California’s district attorneys and regulatory enforcement attorneys are increasing their policing efforts on consumer product label claims and packaging content.
Consumer product manufacturers and their packaging suppliers should make renewed efforts to ensure compliance with the California Toxics in Packaging Prevention Act (TIPPA) (see Cal. Health and Safety Code Section 25214.11) which limits the content of toxic metals (i.e., lead, cadmium, mercury or hexavalent chromium) to 100 ppm. Sale of any product with packaging exceeding this content limit is prohibited in the State of California. (Section 25214.13).
It appears in early 2018 that the enforcement focus is on all glass packaging since it the presence of recycled cullet increases the chance that incidental concentrations of lead will exceed 100 ppm. Inspections and investigations have begun with products purchased in stores of at least 5 major retailers.

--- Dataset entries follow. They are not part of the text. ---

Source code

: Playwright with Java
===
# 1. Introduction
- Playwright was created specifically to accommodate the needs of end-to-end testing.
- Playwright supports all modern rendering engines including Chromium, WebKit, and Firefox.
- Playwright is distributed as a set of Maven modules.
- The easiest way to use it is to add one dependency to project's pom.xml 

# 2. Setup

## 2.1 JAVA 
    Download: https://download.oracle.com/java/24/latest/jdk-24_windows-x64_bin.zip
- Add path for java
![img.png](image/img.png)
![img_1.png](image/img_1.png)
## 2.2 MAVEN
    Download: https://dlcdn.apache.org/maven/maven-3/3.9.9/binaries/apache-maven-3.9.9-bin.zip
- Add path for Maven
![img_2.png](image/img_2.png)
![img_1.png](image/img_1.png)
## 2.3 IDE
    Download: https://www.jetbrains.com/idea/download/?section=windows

At the same time, district attorneys and state prosecutors are showing an increased interest in policing claims of “biodegradability” on consumer product and packaging labels. The focus here is on plastic, not glass, since California law prohibits the sale of plastic labeled “biodegradeable”. (Cal. Pub. Res. Code Section 42357(b)). Prosecutors can seek penalties of up $5,000 per item sold carrying that label.
Retailers, manufacturers, brand owners, distributors are advised to review their sales inventory in California to ensure compliance.